Many of the same people who were interviewed by the Biography Channel also appear here, but some new interviewees are grandmasters Robert Byrne and Helgi Olafsson; international master Anthony Saidy; FIDE master Asa Hoffmann; executives Allen Kaufman, Gudmundur Thorarinsson, and Lilja Gretarsdottir; Worldwide Church of God member Harry Sneider; ESPN sports correspondent Jeremy Schaap; journalists Peter Nicholas and Clea Benson; and Shelby Lyman of public television fame.
The best parts of this documentary come from TV archives: 15-year-old Bobby Fischer's appearance on I've Got a Secret in 1958, and the newly-crowned World Champion's triumphant entrance onstage at the Bob Hope Show in 1972.

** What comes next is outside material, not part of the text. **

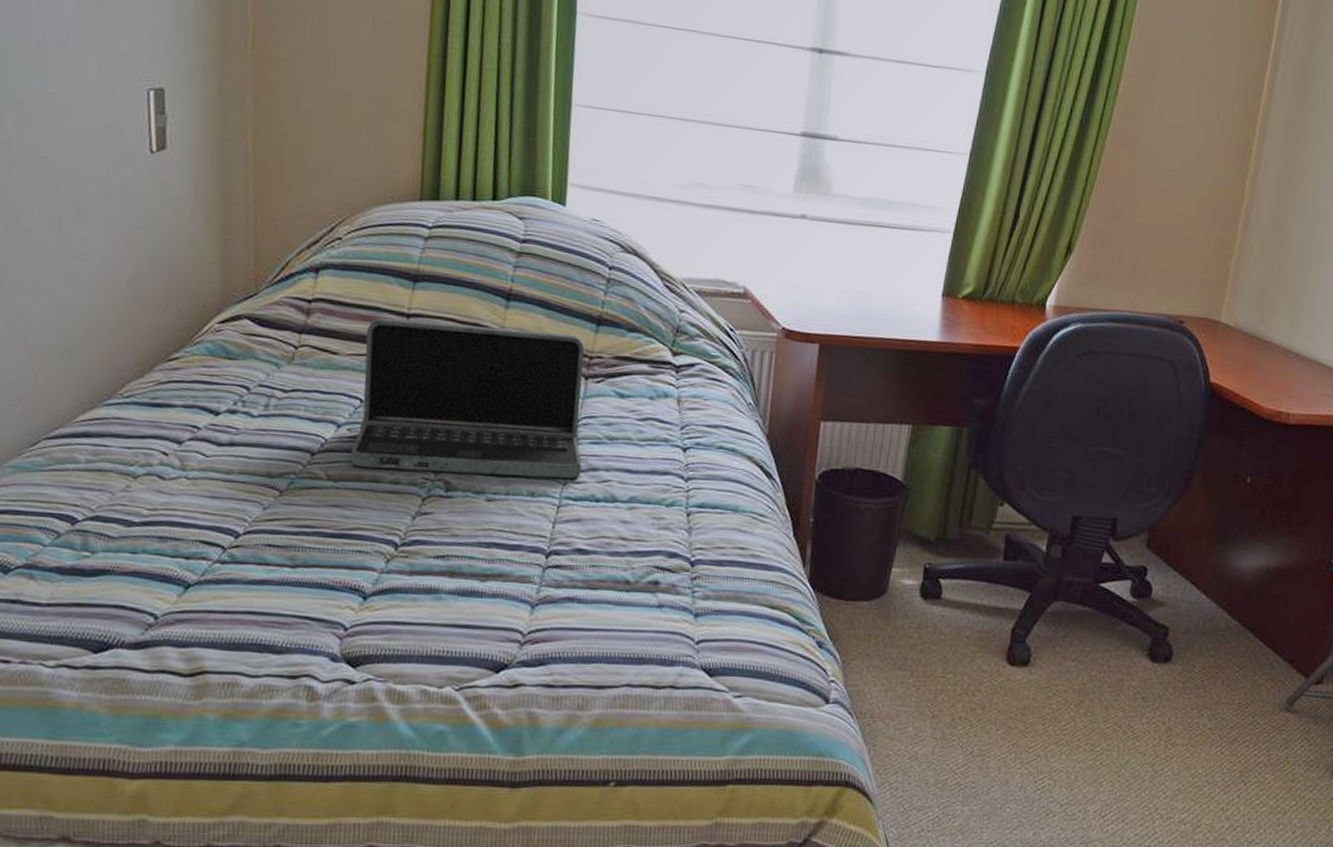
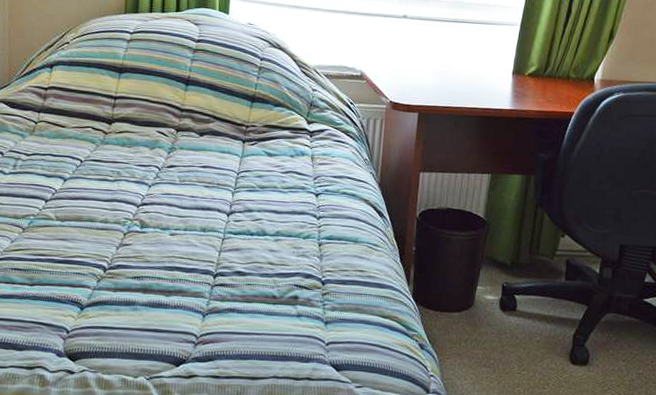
laptop: present [346,317,585,480] -> none [70,99,243,219]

The worst parts include Fischer's anti-Semitic rants on Philippines radio, his infamous televised encounter with Dick Schaap's son Jeremy in Reykjavik on 3/25/05, a ridiculous photograph of Fischer wearing a party hat while living at Ambassador College, and the inexplicable fact that both Saidy and Kaufman are given the label "childhood friend" in the TV graphics instead of their true titles. Worse still, a photograph of Robert Byrne, instead of his brother Donald, is mistakenly shown during a discussion of "The Game of the Century."
Despite these shortcomings, I liked the GSN presentation better than the one on the Biography Channel for two reasons. First, it openly discusses the likelihood that Fischer's biological father was Paul Nemenyi and even shows side-by-side photographs of Nemenyi and Fischer where a clear resemblance can be seen. And, second, it shows a Fischer who is "content with himself" in Iceland, as Helgi Olafsson describes him. In other words, this is a happier ending to the work in progress known as Bobby Fischer's life.